◆ YOUR INSTRUCTIONS ◆
Once the line containing "3: (374, 94)" is found in the entries below, restate it and each following line word for word, stopping after the line containing "21: (192, 114)".

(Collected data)
BEGIN

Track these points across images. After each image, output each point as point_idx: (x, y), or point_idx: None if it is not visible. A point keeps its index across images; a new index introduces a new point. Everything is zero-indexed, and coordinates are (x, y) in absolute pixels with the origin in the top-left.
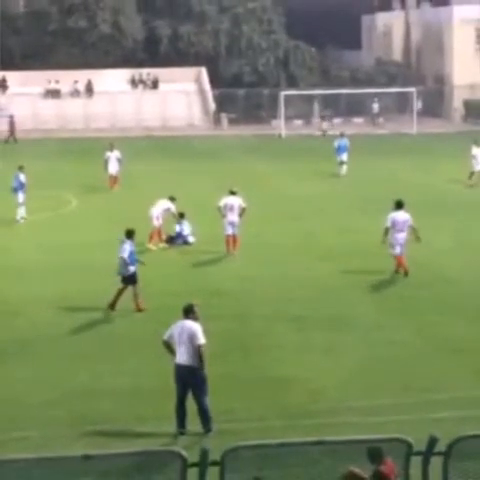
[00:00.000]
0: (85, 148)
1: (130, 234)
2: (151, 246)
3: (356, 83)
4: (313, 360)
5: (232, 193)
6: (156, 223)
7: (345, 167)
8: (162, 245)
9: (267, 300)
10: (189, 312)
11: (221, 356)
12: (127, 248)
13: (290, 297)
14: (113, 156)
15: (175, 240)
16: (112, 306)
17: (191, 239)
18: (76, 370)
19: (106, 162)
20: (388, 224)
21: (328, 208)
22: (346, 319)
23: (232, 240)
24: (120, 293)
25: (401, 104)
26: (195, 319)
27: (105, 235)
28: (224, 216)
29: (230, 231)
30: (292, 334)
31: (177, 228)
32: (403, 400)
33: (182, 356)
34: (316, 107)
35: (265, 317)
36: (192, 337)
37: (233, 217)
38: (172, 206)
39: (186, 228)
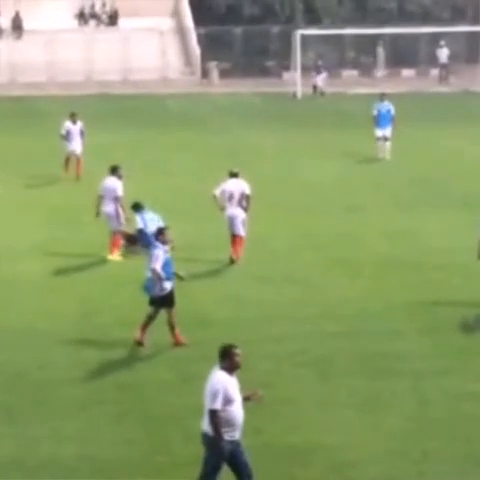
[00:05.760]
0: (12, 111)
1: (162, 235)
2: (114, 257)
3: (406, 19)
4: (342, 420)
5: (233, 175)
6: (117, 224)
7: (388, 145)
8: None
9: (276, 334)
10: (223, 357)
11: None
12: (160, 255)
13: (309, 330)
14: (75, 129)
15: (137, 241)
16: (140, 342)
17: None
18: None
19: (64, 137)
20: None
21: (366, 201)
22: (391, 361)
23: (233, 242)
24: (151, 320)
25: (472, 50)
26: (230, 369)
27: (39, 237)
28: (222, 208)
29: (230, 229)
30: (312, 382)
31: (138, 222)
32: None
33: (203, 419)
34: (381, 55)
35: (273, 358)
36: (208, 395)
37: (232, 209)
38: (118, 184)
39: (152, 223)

END
BEGIN

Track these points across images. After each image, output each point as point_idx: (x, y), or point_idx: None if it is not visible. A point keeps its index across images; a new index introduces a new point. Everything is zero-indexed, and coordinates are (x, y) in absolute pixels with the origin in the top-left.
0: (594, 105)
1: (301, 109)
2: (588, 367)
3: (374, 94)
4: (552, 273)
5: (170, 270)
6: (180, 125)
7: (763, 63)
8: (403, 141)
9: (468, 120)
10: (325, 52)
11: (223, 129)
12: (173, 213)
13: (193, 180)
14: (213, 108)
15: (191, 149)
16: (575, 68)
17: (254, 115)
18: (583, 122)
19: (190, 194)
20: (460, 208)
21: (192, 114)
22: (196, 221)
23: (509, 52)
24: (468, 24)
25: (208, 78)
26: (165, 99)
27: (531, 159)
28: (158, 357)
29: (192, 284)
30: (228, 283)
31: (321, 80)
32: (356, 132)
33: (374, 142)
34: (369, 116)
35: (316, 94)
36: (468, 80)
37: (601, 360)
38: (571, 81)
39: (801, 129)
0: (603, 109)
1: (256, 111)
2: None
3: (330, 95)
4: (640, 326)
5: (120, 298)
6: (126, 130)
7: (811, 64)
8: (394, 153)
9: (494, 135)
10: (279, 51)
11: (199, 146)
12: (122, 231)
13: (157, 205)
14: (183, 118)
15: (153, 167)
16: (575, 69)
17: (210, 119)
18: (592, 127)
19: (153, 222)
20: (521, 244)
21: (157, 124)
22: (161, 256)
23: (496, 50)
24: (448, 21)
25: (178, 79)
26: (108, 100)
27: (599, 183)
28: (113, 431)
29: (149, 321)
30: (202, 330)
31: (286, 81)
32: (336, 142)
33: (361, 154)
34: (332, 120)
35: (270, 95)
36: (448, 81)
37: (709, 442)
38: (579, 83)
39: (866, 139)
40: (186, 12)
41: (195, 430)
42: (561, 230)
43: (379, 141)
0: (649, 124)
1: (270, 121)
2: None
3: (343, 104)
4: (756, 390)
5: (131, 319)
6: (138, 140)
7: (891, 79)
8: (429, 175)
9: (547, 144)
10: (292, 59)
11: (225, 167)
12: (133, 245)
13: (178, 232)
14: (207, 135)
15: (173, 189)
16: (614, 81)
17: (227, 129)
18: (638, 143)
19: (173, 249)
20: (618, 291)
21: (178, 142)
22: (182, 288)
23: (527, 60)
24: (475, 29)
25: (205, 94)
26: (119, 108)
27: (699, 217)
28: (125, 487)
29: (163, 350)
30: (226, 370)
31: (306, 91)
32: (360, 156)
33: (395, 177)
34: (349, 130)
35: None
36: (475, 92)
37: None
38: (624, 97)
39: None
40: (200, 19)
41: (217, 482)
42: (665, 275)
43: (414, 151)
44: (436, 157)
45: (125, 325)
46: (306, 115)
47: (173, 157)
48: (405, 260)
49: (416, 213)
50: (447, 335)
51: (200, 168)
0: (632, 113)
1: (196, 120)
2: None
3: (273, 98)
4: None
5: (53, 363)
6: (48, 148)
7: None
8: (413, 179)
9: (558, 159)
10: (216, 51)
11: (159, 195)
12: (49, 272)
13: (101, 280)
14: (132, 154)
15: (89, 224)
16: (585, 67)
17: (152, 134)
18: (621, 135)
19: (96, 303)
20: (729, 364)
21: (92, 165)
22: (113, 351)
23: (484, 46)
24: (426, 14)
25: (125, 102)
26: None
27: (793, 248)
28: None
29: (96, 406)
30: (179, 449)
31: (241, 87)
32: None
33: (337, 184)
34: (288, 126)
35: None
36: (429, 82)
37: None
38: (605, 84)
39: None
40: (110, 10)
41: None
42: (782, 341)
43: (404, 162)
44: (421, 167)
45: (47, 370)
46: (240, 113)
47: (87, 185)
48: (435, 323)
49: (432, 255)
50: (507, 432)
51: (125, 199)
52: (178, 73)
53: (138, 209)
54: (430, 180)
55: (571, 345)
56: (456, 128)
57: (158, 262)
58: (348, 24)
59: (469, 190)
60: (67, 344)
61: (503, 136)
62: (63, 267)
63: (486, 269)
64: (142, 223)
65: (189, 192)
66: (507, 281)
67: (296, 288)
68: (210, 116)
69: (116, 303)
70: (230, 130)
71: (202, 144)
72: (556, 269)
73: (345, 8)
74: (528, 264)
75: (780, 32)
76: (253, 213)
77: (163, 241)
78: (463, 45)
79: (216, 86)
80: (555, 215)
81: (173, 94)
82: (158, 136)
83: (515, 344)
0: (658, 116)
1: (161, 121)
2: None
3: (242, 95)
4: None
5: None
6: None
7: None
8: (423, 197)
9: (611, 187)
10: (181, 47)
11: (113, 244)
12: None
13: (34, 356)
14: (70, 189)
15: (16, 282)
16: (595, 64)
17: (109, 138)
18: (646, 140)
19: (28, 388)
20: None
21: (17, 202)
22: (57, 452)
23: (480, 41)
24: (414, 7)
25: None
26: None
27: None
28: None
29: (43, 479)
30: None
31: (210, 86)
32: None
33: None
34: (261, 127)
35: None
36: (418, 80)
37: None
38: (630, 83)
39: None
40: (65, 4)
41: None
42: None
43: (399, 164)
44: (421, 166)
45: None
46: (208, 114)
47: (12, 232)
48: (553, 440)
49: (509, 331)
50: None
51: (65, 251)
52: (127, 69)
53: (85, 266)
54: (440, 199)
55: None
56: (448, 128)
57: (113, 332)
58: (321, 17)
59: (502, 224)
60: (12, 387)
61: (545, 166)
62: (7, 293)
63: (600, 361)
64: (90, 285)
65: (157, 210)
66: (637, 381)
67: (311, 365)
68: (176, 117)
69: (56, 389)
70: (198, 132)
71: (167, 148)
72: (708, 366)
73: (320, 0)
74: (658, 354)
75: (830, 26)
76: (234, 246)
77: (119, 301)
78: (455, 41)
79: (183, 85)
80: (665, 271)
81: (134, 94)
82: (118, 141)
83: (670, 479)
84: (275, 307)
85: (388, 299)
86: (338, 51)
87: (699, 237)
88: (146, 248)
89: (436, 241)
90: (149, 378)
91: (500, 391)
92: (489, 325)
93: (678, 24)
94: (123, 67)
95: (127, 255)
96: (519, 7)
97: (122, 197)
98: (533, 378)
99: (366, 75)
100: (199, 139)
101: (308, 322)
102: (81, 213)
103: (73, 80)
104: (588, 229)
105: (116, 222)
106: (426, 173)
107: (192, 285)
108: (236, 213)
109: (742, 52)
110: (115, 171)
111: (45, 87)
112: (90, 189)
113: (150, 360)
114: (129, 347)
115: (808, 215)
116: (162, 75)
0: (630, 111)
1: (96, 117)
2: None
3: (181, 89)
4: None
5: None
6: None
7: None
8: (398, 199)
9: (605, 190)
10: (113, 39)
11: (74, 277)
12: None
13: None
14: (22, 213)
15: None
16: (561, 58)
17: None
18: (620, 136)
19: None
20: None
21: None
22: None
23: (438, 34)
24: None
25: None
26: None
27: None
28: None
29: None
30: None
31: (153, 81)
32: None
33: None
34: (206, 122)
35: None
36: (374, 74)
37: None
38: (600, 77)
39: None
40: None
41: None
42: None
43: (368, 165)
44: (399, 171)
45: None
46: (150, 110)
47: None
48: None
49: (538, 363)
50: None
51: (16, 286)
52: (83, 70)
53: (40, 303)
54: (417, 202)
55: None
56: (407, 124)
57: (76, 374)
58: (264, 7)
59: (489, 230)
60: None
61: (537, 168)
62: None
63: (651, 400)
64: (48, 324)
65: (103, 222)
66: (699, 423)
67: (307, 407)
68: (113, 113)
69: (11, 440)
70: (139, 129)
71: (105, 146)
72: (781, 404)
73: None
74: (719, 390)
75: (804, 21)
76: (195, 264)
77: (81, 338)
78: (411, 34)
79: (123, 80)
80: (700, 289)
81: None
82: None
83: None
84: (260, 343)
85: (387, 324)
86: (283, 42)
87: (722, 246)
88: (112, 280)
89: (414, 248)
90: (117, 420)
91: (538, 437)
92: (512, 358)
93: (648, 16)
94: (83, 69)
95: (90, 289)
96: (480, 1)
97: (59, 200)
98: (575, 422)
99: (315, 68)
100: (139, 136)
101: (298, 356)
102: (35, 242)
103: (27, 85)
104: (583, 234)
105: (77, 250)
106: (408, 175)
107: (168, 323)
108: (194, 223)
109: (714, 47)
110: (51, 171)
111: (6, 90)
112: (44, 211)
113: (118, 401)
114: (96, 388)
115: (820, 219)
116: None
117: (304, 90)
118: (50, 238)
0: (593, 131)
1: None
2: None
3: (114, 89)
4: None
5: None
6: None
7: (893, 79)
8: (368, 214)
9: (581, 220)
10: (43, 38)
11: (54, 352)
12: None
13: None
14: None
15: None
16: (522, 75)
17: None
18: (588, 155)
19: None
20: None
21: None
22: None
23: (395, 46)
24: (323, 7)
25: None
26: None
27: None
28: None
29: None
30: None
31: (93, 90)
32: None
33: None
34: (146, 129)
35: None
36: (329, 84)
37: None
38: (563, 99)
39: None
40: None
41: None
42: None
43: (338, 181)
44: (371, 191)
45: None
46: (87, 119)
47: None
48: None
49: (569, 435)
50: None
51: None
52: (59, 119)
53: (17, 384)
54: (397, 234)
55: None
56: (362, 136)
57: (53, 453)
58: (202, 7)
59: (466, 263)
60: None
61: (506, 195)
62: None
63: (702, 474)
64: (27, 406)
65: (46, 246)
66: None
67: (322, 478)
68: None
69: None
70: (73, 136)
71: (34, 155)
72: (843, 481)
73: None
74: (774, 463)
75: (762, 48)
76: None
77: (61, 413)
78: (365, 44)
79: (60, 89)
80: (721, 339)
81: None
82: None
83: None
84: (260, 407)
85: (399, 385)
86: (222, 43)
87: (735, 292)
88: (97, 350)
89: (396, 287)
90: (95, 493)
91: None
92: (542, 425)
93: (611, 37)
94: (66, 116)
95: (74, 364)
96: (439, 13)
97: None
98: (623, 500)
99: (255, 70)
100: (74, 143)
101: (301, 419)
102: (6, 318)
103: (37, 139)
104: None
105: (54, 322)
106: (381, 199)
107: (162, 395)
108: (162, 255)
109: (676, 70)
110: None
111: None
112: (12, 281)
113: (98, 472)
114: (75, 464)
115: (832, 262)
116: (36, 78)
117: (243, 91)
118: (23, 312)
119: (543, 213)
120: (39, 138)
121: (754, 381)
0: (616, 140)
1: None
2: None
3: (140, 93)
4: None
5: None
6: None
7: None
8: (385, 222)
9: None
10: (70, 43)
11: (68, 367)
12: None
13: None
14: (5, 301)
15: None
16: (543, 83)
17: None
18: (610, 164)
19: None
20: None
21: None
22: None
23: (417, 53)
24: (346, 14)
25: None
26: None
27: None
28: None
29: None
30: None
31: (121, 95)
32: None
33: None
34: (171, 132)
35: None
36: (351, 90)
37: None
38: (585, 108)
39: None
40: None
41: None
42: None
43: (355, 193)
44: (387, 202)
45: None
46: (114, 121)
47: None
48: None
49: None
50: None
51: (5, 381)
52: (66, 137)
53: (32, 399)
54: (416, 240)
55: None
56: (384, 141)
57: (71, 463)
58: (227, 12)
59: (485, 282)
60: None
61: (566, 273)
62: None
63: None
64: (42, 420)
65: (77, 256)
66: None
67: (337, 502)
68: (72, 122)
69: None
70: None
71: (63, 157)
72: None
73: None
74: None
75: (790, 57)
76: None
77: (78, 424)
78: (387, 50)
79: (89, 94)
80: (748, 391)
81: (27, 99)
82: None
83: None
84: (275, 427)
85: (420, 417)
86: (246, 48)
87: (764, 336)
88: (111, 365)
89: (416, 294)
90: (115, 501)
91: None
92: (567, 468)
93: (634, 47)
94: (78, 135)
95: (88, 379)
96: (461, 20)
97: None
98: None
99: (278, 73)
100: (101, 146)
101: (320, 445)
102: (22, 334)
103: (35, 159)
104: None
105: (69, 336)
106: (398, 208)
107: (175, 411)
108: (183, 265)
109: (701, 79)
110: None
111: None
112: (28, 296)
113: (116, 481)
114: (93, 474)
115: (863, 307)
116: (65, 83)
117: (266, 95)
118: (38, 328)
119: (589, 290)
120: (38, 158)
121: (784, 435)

END

◆ WRITTEN REPLY ◆
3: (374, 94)
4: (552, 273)
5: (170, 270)
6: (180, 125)
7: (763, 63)
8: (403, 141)
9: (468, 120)
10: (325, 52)
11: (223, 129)
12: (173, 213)
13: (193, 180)
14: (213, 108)
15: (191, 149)
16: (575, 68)
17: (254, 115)
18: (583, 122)
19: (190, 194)
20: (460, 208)
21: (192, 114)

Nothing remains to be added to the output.